28 May 2024
Finding Development Funds Through Cross-Border Partnerships
Finding Development Funds Through Cross-Border Partnerships

Representatives from 40 communities and Oblast Military Administrations of Lviv, Volyn, Zakarpattia, and Rivne regions joined the USAID HOVERLA Activity’s five-day training on cross-border cooperation. The participants worked on tourism and cooperation project applications for the Interreg NEXT Poland-Ukraine 2021-2027 program.

Volodymyr, Volyn Oblast, is one of the oldest cities in Ukraine. The first written mention of the city dates back to 988 AD. Large defensive ramparts of an ancient fortress remain. The monument could become a magnet for tourists, but today, it is crumbling and not popular even among the city residents.

Kateryna Pidhurets, a resident of Volodymyr, did not know about this “treasure” until she came to work as the head of the Volodymyr City Council’s international cooperation and tourism department. Together with her colleagues, she thought of restoring the monument. Since the city's budget was limited during wartime, they started looking for international opportunities.

“The city often conducts events on these ramparts, but the landmark is being destroyed. So, we would like to reinforce them, build an observation tower and an entrance gate, make this place accessible to people with disabilities and increase the number of tourists. The estimated cost of restoration is over 50 million hryvnias,” says Kateryna.
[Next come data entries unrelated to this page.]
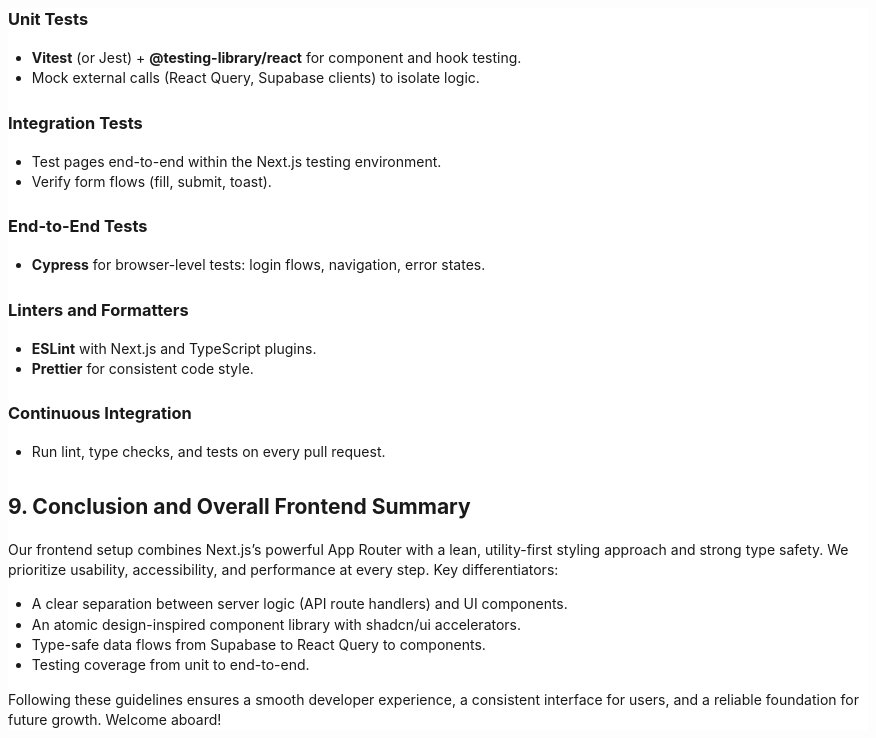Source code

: ### Unit Tests
- **Vitest** (or Jest) + **@testing-library/react** for component and hook testing.  
- Mock external calls (React Query, Supabase clients) to isolate logic.  

### Integration Tests
- Test pages end-to-end within the Next.js testing environment.  
- Verify form flows (fill, submit, toast).  

### End-to-End Tests
- **Cypress** for browser-level tests: login flows, navigation, error states.  

### Linters and Formatters
- **ESLint** with Next.js and TypeScript plugins.  
- **Prettier** for consistent code style.  

### Continuous Integration
- Run lint, type checks, and tests on every pull request.  

## 9. Conclusion and Overall Frontend Summary

Our frontend setup combines Next.js’s powerful App Router with a lean, utility-first styling approach and strong type safety. We prioritize usability, accessibility, and performance at every step. Key differentiators:

- A clear separation between server logic (API route handlers) and UI components.  
- An atomic design-inspired component library with shadcn/ui accelerators.  
- Type-safe data flows from Supabase to React Query to components.  
- Testing coverage from unit to end-to-end.  

Following these guidelines ensures a smooth developer experience, a consistent interface for users, and a reliable foundation for future growth. Welcome aboard!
During USAID HOVERLA Activity training sessions, she learned about the Interreg NEXT Poland-Ukraine program, which provides funding for such projects, and decided to apply.


Kateryna Pidhurets


Interreg NEXT is an EU cooperation program with neighboring regions. Applications must be submitted in a cross-border partnership focused on environment, health, tourism, accessibility, border security, and people's collaboration. The goal is to build good neighborliness and overcome common challenges. The applications is selected by a Monitoring Committee consisting of public institutions, economic and social partners and bodies representing civil society appointed by each participating country. As the nearest competition prioritizes tourism projects, the USAID HOVERLA Activity devoted its training to this topic to help communities prepare their applications.


Geography of the Interreg NEXT Poland - Ukraine Program (illustration from https://pl-ua.eu/ua/news/)


“Our Polish partner – Grubeshiv - is located 30 km away. We have the same objects, but different histories, monuments, and problems. But we have a common goal - to preserve the monument and attract people to it.”

Grubeshiv and Volodymyr had previously developed a joint environmental project and are now waiting for the results. Previous application was developed by Polish partners. Hence, Volodymyr has to prepare the tourism project – develop the idea and consider all the nuances. That is why Kateryna was eagerly awaiting the training.

“The application is really complex as you need to write about the needs of both communities. During the five-day training, USAID HOVERLA Activity trainers explained every point of the application. It was very useful,” explains Kateryna.


Kateryna Pidhurets during the USAID HOVERLA Activity training session


“The HOVERLA trainers taught us how to present our idea in an understandable manner, how to create a budget and describe the activities. They advised us to connect our tourist route to the international one, which passes through our communities. Thus, people heading to the EU will stay longer and explore our city.”

Some communities that came without their own ideas left the training with almost developed projects.

“During the training, I came up with the idea of creating  a cycling path and also develop access to tourist attractions for people with disabilities. Now I can search for an international partner using the Interreg NEXT Poland-Ukraine website. I am grateful to the USAID HOVERLA Activity for providing a communication platform and a space for generating ideas!” says Nataliia Pariiichuk, chief specialist of the Zdolbuniv City Council.


Natalia Pariychuk during the training (right)


“I am glad that representatives of Oblast Military Administrations (OMA) were also invited to the event. We learned about the needs of all communities and understood how we can support them when applying and connect them with other communities to apply for a joint project. Together they will have more chances to win. I learned about Lviv Oblasts's experience when the OMA co-finances 10 percent of the project if the project wins. I would like to implement such an experience in our oblast”, shares Renata Sheveria, chief specialist of the Zakarpattia Oblast Military Administration.

The USAID HOVERLA Activity supports the Ministry of Restoration’s efforts in developing cross-border cooperation. Such training helps communities establish partnerships, gain experience in cross-border projects, and work with European organizations and funds during the EU accession process.